Abortion rights views and activities
Protests
Women from the state participated in marches supporting abortion rights as part of a #StoptheBans movement in May 2019.
Anti-abortion views and activities
NH has several organizations that believe that abortion is the taking of a human life, and advocate for the civil rights. Some of these include:
- NH Right to Life
- NH Cornerstone
Violence
On July 3, 1989, a fire was started at the Feminist Health Center clinic in Concord, New Hampshire, on the day the U.S. Supreme Court upheld a Missouri law banning funding of public facilities as related to abortion. The clinic was set afire again on May 28, 2000, resulting in several thousand dollars' worth of damage. The case remains unsolved. This was the second arson at the clinic. On October 22, 2015, a Planned Parenthood clinic in Claremont, New Hampshire, was vandalized by a juvenile intruder. Damaged in the attack were computers, furniture, plumbing fixtures, office equipment, medical equipment, phone lines, windows, and walls. The flooding that resulted from the vandalism also damaged an adjacent business.
Footnotes
- ^ According to the Supreme Court's decision in Roe v.
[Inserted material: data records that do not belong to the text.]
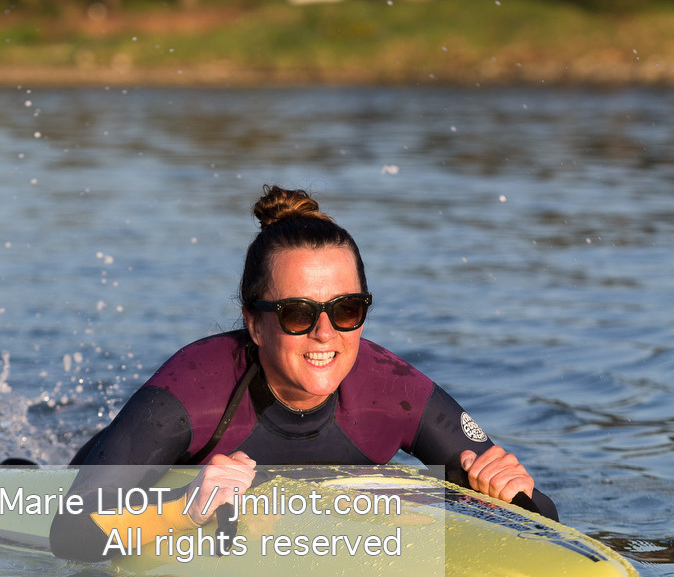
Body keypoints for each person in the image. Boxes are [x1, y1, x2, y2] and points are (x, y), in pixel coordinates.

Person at [51, 185, 556, 558]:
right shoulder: (191, 394)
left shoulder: (395, 393)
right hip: (112, 482)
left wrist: (509, 496)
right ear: (254, 323)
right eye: (297, 313)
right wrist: (186, 512)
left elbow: (545, 518)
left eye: (346, 309)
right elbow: (70, 534)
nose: (325, 333)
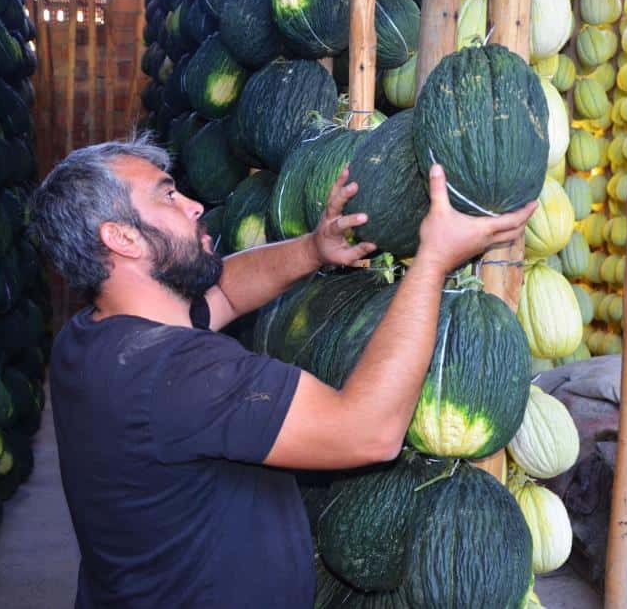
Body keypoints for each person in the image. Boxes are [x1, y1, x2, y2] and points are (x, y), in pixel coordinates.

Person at [27, 134, 536, 608]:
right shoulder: (182, 375)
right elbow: (369, 432)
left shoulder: (91, 337)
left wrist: (314, 248)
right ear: (121, 239)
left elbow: (222, 292)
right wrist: (432, 262)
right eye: (167, 197)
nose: (193, 205)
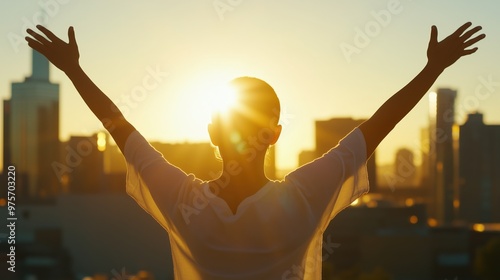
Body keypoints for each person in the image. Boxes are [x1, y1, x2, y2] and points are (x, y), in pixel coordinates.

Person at [26, 22, 485, 280]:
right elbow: (376, 128)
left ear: (211, 132)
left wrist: (73, 70)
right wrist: (431, 70)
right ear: (277, 134)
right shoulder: (303, 197)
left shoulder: (184, 203)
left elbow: (120, 129)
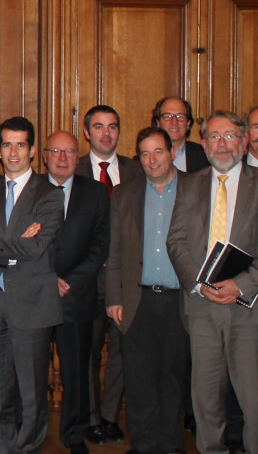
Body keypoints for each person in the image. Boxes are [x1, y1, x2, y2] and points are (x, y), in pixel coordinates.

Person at [166, 110, 258, 454]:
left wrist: (242, 284)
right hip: (202, 308)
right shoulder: (188, 184)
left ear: (244, 141)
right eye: (215, 137)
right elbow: (175, 241)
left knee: (255, 403)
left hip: (252, 308)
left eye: (230, 136)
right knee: (205, 399)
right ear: (203, 144)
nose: (223, 144)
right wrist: (199, 283)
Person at [0, 116, 64, 454]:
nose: (14, 151)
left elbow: (37, 248)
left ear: (33, 150)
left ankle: (28, 448)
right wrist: (9, 245)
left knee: (33, 389)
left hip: (31, 302)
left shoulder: (49, 194)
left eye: (21, 144)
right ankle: (5, 446)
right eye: (7, 144)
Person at [106, 127, 189, 454]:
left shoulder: (194, 189)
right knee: (138, 381)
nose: (152, 159)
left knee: (173, 377)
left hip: (179, 301)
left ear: (171, 152)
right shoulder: (125, 194)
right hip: (136, 301)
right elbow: (114, 252)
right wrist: (113, 297)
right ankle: (142, 445)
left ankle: (170, 444)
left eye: (158, 151)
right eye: (144, 153)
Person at [41, 131, 110, 454]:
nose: (63, 158)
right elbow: (19, 240)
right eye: (56, 151)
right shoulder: (30, 188)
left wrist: (70, 281)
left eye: (70, 152)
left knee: (76, 372)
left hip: (76, 296)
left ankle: (73, 434)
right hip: (36, 293)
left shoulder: (95, 193)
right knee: (31, 372)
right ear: (44, 156)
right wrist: (47, 277)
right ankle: (32, 435)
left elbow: (100, 245)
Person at [75, 105, 139, 446]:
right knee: (88, 351)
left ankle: (112, 416)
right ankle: (92, 418)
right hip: (88, 279)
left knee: (123, 350)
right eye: (98, 127)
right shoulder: (75, 168)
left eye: (112, 127)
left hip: (127, 278)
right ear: (87, 132)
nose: (106, 134)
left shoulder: (137, 169)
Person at [152, 97, 209, 173]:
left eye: (180, 116)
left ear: (188, 123)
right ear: (158, 123)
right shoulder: (143, 160)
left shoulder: (205, 156)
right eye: (168, 116)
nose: (174, 122)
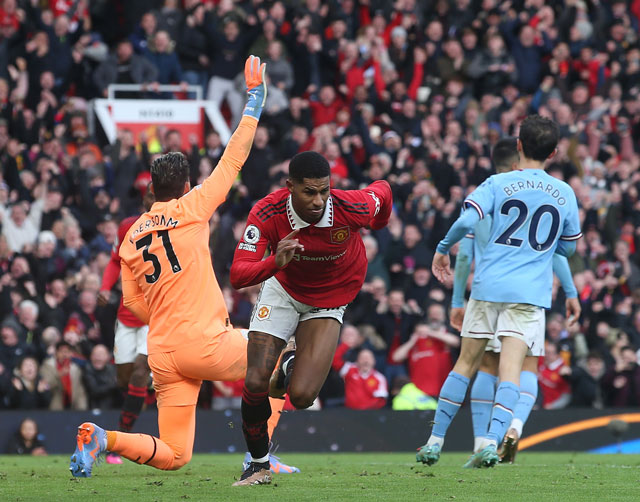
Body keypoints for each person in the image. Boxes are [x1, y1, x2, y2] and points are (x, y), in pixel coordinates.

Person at [69, 56, 290, 480]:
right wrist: (254, 101)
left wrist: (168, 314)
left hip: (164, 353)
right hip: (205, 342)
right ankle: (258, 457)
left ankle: (102, 438)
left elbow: (133, 304)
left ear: (151, 189)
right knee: (280, 352)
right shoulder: (193, 208)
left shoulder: (131, 235)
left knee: (174, 453)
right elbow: (233, 159)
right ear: (185, 187)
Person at [416, 115, 582, 468]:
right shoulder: (565, 193)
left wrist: (443, 248)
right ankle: (491, 442)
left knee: (466, 364)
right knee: (511, 371)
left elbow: (466, 222)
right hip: (529, 297)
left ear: (519, 146)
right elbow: (567, 250)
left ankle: (434, 442)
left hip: (488, 288)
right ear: (553, 152)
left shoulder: (496, 183)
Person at [229, 150, 392, 484]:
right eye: (309, 192)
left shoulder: (352, 206)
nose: (319, 200)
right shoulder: (267, 211)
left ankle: (290, 363)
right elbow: (237, 274)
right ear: (290, 186)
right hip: (283, 288)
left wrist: (379, 222)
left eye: (324, 191)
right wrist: (274, 262)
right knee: (256, 379)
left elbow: (384, 190)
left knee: (302, 397)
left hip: (331, 297)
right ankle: (258, 465)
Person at [97, 189, 155, 464]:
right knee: (124, 378)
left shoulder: (176, 228)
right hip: (126, 313)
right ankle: (149, 385)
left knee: (140, 372)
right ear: (144, 198)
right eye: (151, 195)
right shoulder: (127, 227)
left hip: (154, 315)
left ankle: (121, 440)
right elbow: (114, 260)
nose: (154, 200)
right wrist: (106, 287)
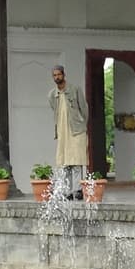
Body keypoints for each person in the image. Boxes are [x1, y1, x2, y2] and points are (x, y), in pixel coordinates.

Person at [48, 64, 88, 195]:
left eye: (59, 74)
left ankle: (77, 190)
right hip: (62, 131)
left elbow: (84, 109)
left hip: (76, 130)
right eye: (54, 75)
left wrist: (82, 124)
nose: (57, 77)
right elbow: (55, 110)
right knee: (64, 162)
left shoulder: (75, 89)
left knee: (76, 160)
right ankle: (67, 191)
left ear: (64, 75)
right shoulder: (52, 95)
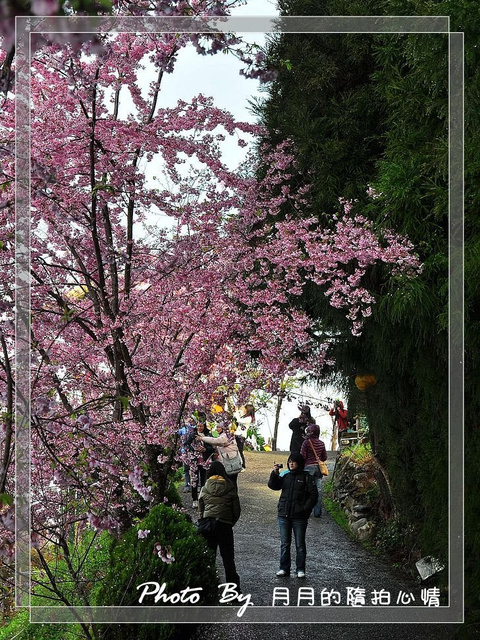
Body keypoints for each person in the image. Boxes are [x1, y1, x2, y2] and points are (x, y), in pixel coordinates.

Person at [268, 452, 318, 579]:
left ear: (299, 463)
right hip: (283, 514)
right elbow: (273, 486)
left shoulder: (307, 477)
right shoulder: (286, 475)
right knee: (285, 543)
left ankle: (300, 569)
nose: (291, 463)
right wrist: (274, 473)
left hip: (299, 517)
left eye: (293, 461)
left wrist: (304, 510)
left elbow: (313, 496)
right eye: (289, 461)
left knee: (300, 544)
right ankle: (284, 568)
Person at [198, 460, 241, 594]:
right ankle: (233, 591)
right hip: (224, 525)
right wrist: (229, 521)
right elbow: (236, 510)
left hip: (208, 525)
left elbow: (201, 507)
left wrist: (204, 519)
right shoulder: (230, 486)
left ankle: (206, 589)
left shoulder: (205, 487)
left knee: (209, 558)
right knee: (228, 559)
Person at [197, 420, 241, 487]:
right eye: (217, 427)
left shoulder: (226, 435)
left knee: (231, 481)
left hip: (231, 462)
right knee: (230, 481)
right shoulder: (224, 435)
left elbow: (216, 441)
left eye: (219, 427)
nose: (217, 429)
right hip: (229, 461)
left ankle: (232, 496)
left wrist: (202, 438)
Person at [186, 414, 214, 508]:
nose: (199, 427)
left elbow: (212, 447)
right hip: (194, 461)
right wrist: (194, 448)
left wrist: (205, 449)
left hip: (205, 461)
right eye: (198, 426)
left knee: (204, 480)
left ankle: (202, 499)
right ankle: (194, 499)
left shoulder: (208, 435)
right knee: (194, 480)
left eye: (201, 426)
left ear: (204, 426)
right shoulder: (192, 435)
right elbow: (186, 445)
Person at [300, 424, 328, 517]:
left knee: (307, 490)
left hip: (308, 468)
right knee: (318, 490)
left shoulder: (306, 442)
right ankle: (317, 512)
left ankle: (306, 511)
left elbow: (302, 456)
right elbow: (324, 457)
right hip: (319, 469)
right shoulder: (321, 443)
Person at [232, 403, 255, 470]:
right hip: (237, 434)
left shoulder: (249, 418)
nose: (244, 410)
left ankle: (243, 465)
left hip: (241, 436)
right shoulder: (244, 416)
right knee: (236, 450)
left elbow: (238, 420)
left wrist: (236, 411)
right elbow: (237, 415)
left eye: (245, 408)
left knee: (240, 450)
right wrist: (237, 409)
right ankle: (238, 464)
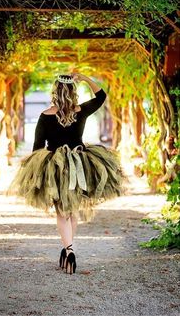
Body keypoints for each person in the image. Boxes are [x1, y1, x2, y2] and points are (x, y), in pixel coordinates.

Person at [8, 73, 123, 274]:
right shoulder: (81, 111)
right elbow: (102, 96)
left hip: (55, 169)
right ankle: (68, 248)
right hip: (80, 164)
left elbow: (37, 147)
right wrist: (86, 78)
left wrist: (37, 171)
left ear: (55, 91)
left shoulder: (45, 116)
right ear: (72, 92)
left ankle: (69, 250)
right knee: (72, 211)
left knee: (61, 212)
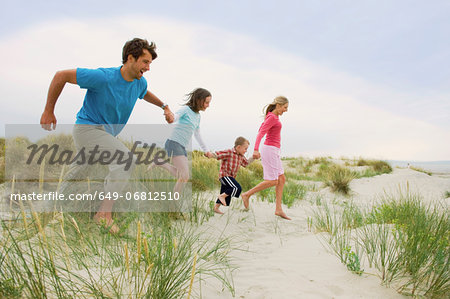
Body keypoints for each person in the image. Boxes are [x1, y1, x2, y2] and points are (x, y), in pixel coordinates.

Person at [40, 38, 174, 233]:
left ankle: (52, 209)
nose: (148, 67)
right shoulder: (103, 77)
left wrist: (164, 106)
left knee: (78, 172)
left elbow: (145, 93)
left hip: (104, 134)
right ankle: (103, 215)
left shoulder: (139, 83)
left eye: (150, 64)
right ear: (130, 58)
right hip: (88, 130)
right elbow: (61, 76)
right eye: (145, 62)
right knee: (125, 161)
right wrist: (48, 111)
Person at [148, 88, 212, 195]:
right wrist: (170, 118)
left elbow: (197, 134)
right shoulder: (186, 109)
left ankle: (159, 162)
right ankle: (175, 204)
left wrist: (206, 150)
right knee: (184, 176)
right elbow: (174, 118)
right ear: (198, 100)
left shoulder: (198, 116)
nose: (208, 105)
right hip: (174, 142)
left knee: (182, 175)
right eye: (206, 102)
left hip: (181, 146)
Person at [241, 96, 291, 220]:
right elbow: (261, 133)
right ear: (278, 105)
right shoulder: (272, 117)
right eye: (285, 107)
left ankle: (278, 209)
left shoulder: (274, 117)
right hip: (269, 150)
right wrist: (256, 149)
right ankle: (247, 195)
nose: (286, 110)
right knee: (273, 180)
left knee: (281, 179)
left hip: (275, 150)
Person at [207, 136, 254, 214]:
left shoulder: (241, 157)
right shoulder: (229, 152)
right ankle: (222, 197)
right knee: (237, 188)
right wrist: (210, 155)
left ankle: (216, 208)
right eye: (245, 149)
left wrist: (253, 157)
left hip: (231, 177)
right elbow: (218, 154)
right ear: (238, 147)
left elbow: (246, 163)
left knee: (224, 192)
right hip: (225, 176)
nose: (246, 151)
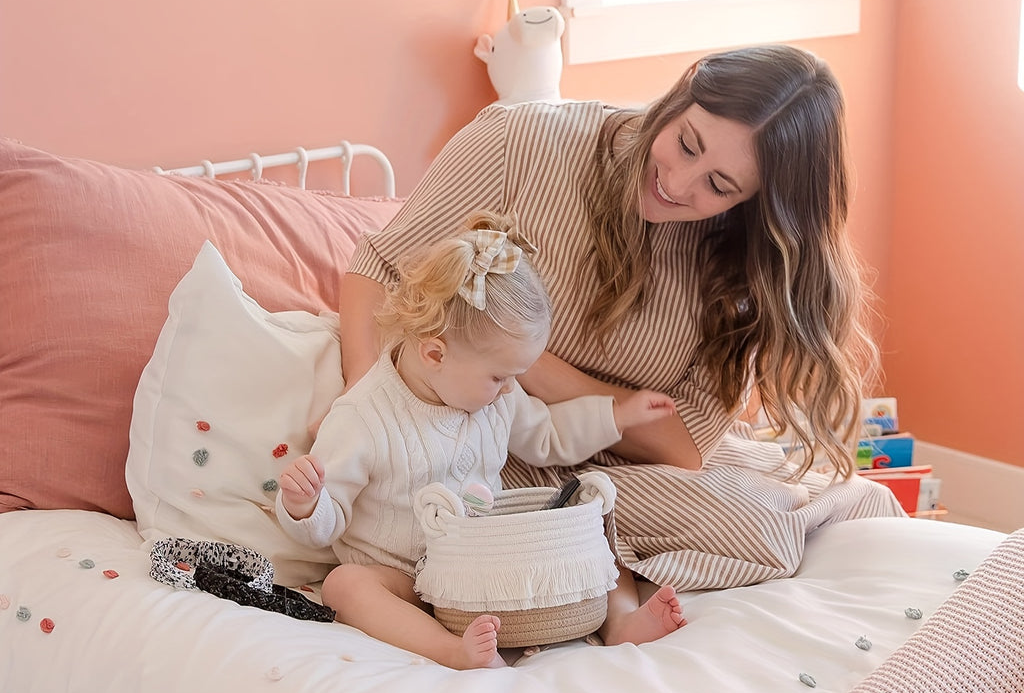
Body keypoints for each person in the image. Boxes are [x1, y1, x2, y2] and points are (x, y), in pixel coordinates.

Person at [338, 43, 906, 613]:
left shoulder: (742, 261)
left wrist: (525, 362)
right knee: (765, 528)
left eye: (719, 186)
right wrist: (367, 407)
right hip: (491, 446)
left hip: (626, 457)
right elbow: (381, 268)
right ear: (680, 97)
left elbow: (683, 445)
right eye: (686, 143)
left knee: (869, 504)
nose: (678, 183)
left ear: (758, 203)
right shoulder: (521, 141)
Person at [276, 211, 682, 670]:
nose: (510, 389)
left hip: (484, 565)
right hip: (406, 580)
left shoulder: (495, 399)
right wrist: (305, 504)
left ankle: (620, 621)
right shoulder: (363, 416)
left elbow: (548, 436)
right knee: (345, 585)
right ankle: (451, 650)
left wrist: (616, 416)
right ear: (435, 353)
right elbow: (328, 523)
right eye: (499, 376)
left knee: (587, 527)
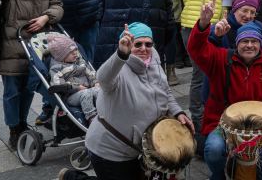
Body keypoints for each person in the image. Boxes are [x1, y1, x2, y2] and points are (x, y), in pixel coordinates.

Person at [75, 22, 192, 179]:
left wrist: (177, 111)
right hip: (111, 150)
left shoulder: (154, 61)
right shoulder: (119, 69)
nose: (144, 48)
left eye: (148, 43)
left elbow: (165, 91)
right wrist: (121, 54)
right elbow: (102, 78)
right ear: (129, 45)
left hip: (140, 148)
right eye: (138, 44)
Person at [188, 2, 262, 180]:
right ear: (237, 43)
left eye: (254, 41)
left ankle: (252, 163)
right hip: (223, 124)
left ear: (260, 44)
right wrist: (203, 25)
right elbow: (196, 50)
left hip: (259, 128)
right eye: (244, 41)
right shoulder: (221, 58)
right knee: (213, 149)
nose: (249, 45)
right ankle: (219, 175)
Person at [0, 0, 64, 149]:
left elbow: (57, 3)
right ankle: (15, 128)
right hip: (14, 42)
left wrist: (46, 17)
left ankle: (23, 124)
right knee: (12, 90)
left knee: (29, 89)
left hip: (40, 43)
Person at [172, 0, 233, 134]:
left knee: (217, 71)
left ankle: (216, 111)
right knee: (200, 72)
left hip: (218, 27)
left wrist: (225, 11)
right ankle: (197, 119)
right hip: (193, 26)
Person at [47, 34, 99, 121]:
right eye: (71, 52)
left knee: (99, 90)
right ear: (62, 56)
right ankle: (91, 117)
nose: (75, 53)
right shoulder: (56, 68)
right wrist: (77, 87)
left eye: (75, 50)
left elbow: (90, 73)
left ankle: (104, 112)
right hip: (71, 96)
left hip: (88, 89)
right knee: (85, 94)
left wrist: (96, 82)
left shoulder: (80, 62)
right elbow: (58, 84)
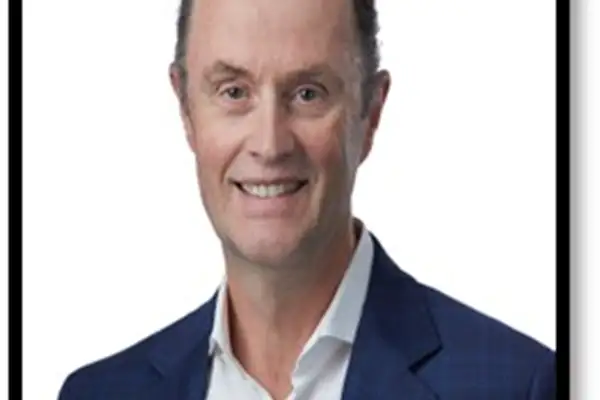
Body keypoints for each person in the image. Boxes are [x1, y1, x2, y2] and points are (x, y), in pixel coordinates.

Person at [58, 0, 555, 398]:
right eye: (233, 92)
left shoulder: (516, 385)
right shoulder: (99, 393)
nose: (270, 144)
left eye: (308, 94)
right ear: (186, 109)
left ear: (371, 114)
Wade:
Likewise, Black's Law Dictionary defines abortion as "knowing destruction" or "intentional expulsion or removal".(a) For the stage prior to approximately the end of the first trimester, the abortion decision and its effectuation must be left to the medical judgement of the pregnant woman's attending physician. (b) For the stage subsequent to approximately the end of the first trimester, the State, in promoting its interest in the health of the mother, may, if it chooses, regulate the abortion procedure in ways that are reasonably related to maternal health. (c) For the stage subsequent to viability, the State in promoting its interest in the potentiality of human life may, if it chooses, regulate, and even proscribe, abortion except where it is necessary, in appropriate medical judgement, for the preservation of the life or health of the mother.
- ^ "Arson suspected in abortion clinic fire". Amarillo Globe-News. Associated Press. May 30, 2000.